## RECORDS
= = = =
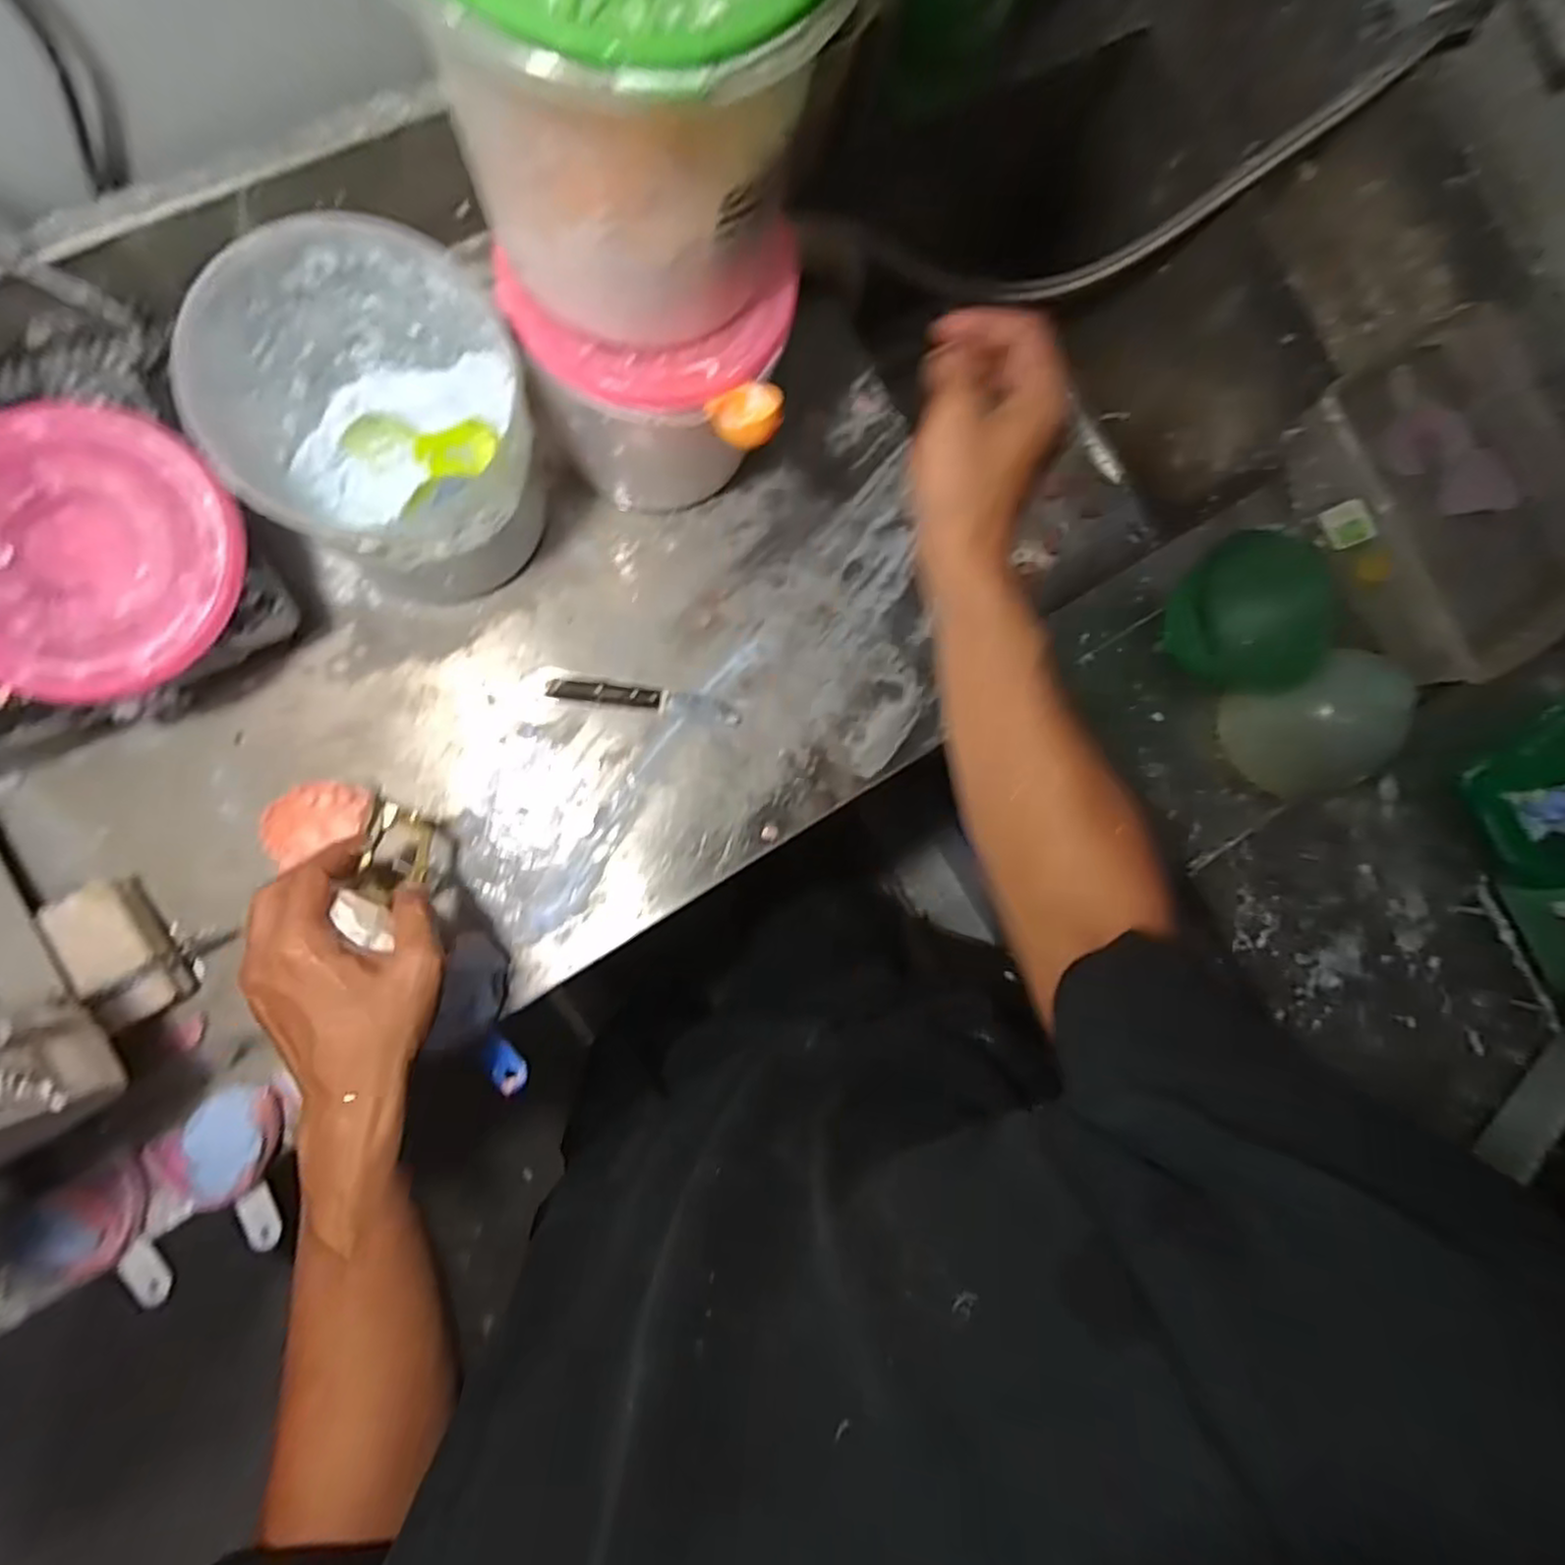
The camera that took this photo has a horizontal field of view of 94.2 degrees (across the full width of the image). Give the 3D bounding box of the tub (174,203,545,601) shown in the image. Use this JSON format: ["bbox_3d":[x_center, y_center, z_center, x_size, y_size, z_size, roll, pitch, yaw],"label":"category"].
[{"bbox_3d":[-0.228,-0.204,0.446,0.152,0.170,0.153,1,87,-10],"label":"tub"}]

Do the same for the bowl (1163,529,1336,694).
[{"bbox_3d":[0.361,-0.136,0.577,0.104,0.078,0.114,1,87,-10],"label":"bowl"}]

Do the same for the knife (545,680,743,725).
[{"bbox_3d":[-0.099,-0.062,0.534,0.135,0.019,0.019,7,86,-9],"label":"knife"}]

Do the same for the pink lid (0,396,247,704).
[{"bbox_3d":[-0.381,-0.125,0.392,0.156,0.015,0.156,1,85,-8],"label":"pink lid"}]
= = = =
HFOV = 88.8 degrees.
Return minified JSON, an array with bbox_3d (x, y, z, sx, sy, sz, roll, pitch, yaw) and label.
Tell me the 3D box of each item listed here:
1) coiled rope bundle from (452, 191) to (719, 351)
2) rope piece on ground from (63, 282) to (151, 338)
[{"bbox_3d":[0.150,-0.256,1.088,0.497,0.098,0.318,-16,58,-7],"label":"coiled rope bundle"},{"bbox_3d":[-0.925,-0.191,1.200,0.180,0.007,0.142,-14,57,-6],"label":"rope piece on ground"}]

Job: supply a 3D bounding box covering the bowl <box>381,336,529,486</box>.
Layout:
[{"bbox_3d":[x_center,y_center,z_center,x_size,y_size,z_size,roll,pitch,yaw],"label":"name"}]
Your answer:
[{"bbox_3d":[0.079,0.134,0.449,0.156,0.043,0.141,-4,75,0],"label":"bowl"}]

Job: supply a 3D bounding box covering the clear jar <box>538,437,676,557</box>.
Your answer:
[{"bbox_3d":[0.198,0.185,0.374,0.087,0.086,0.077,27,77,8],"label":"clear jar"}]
= = = =
## BRIEF
Search the data for "supply" and list every line in which it occurs.

## EXERCISE SOLUTION
Job: supply a 3D bounding box covering the bowl <box>381,336,529,486</box>.
Job: supply a 3D bounding box covering the clear jar <box>538,437,676,557</box>.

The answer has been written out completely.